What this task involves —
Reproduce verbatim everything in the data below, from the line containing "Rank the series" down to the line containing "At how many", with both of those lines included. Leave the pictures out of your reproduction.

Given data —
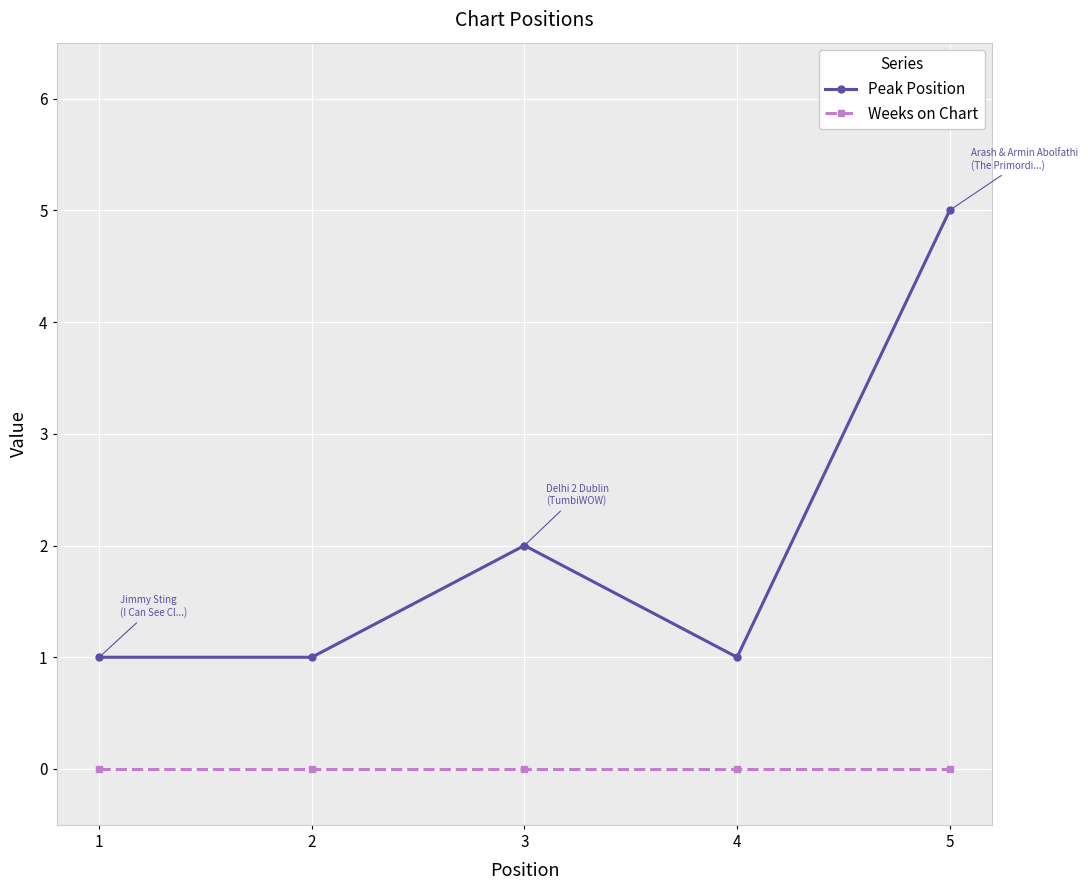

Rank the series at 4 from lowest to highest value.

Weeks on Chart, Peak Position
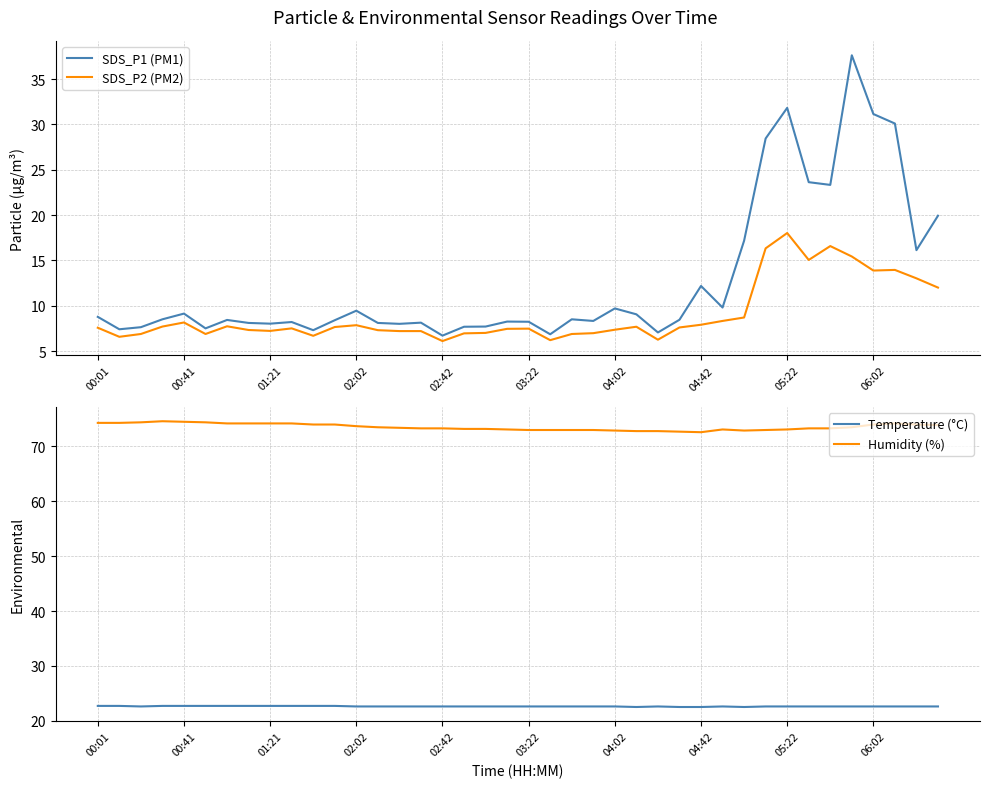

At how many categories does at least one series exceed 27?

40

* * *

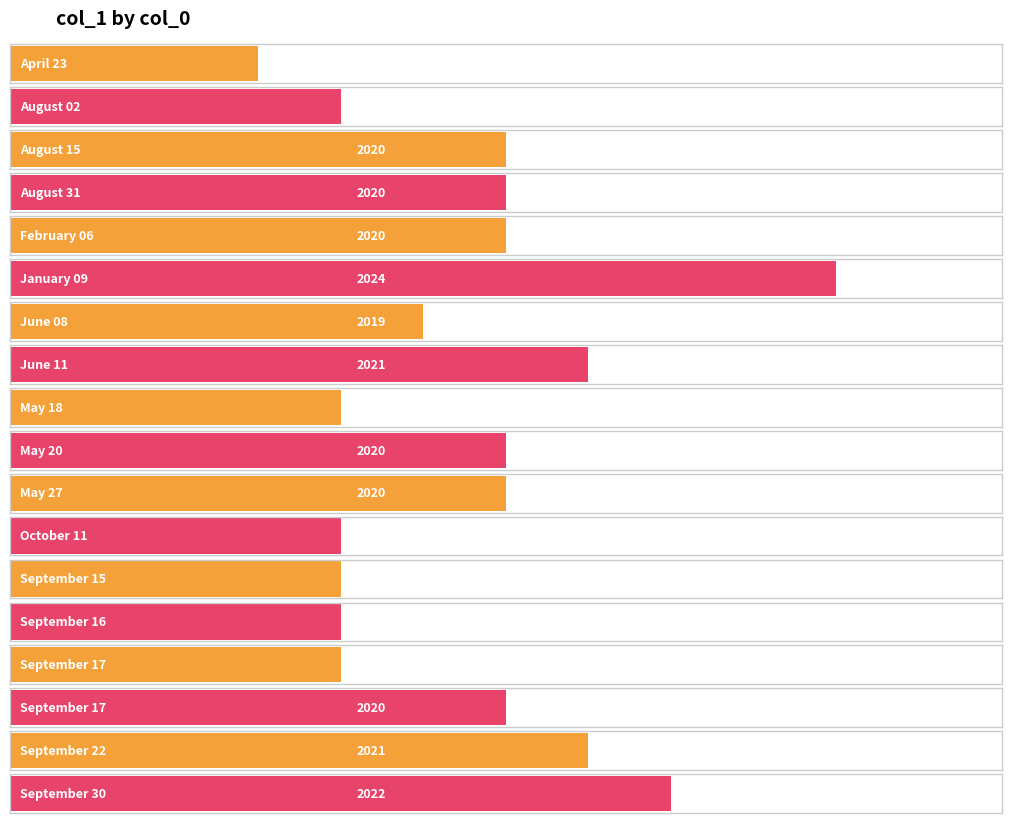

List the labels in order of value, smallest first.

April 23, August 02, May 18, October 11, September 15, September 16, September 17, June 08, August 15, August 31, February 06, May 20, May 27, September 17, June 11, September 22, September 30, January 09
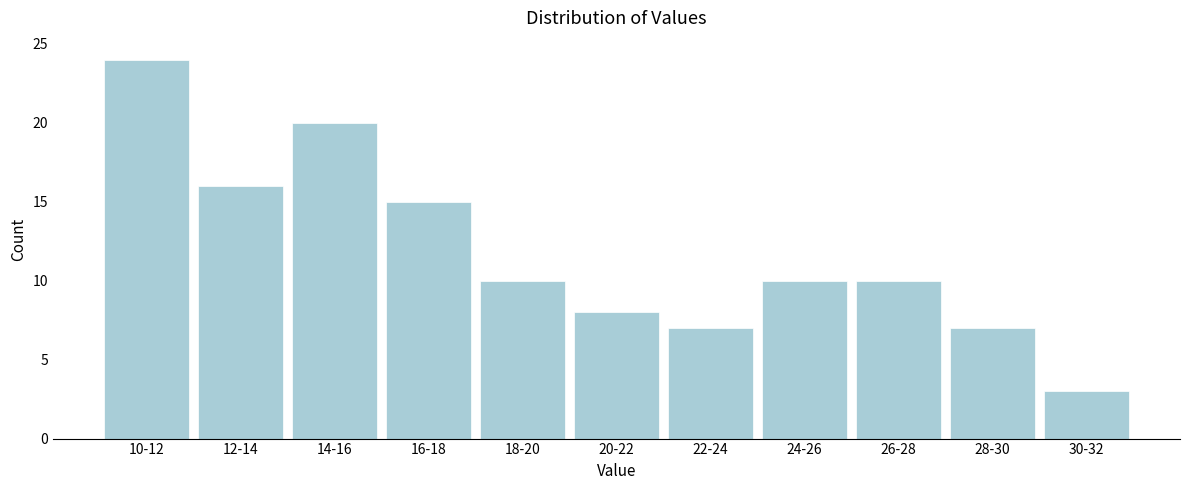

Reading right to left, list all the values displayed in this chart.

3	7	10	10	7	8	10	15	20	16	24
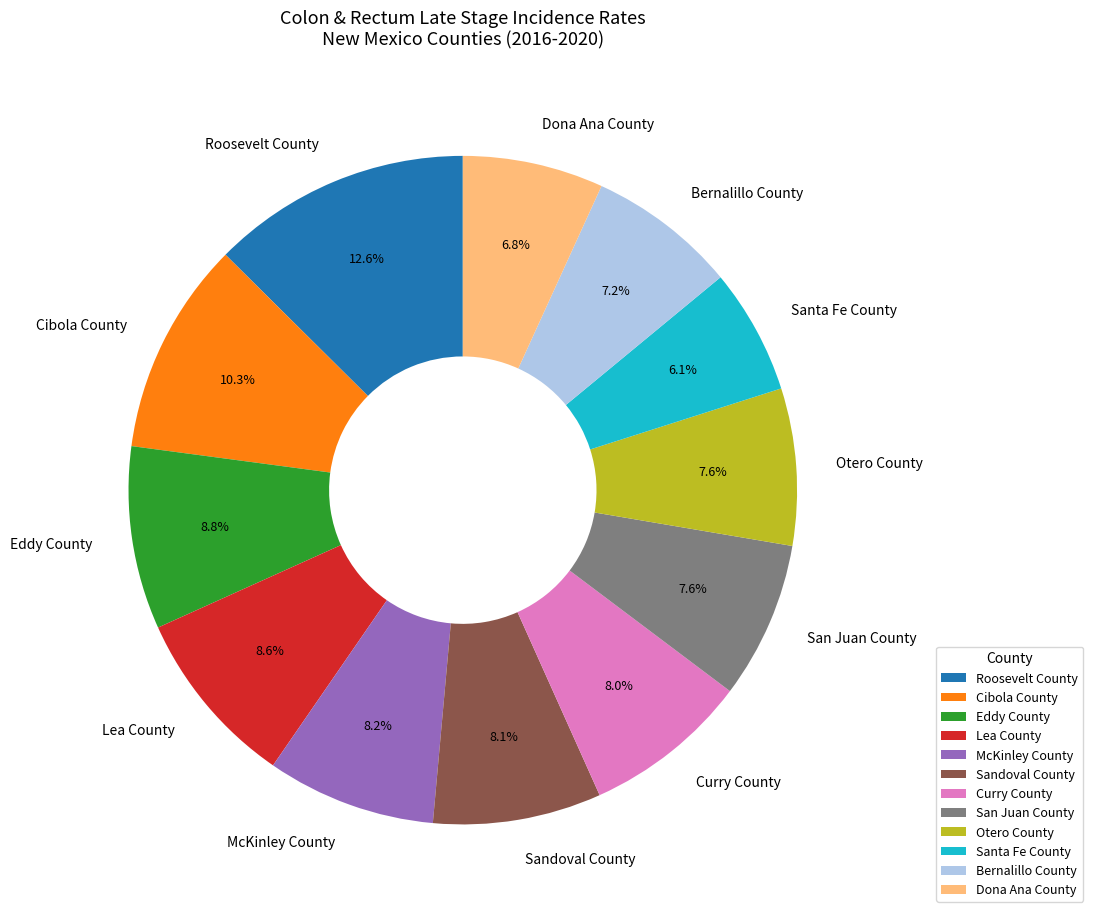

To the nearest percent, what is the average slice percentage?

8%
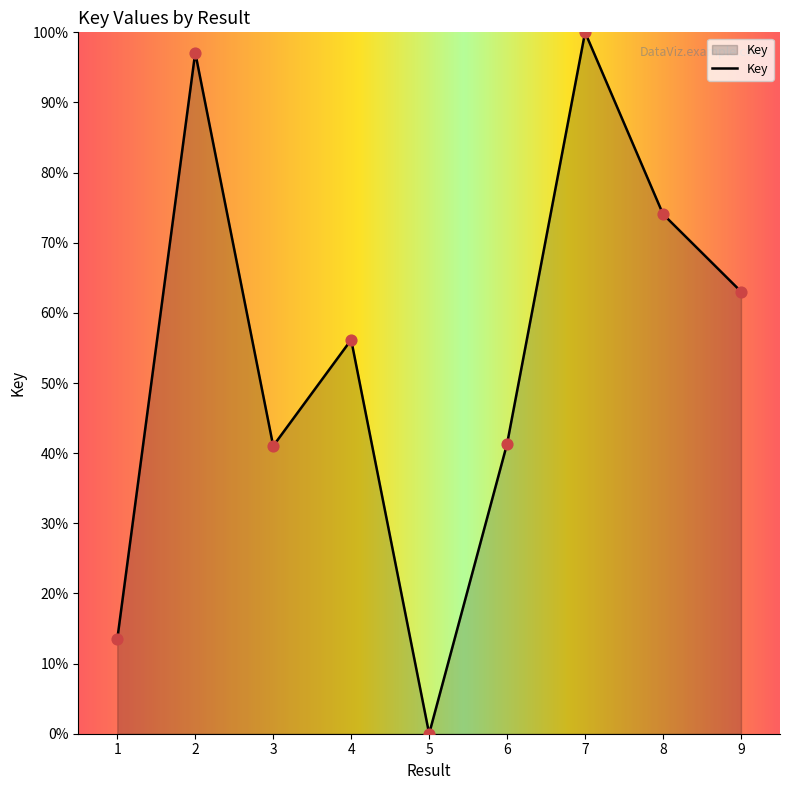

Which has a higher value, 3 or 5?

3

Result —
Rank the series at 4 from lowest to highest value.

Weeks on Chart, Peak Position

At how many categories does at least one series exceed 27?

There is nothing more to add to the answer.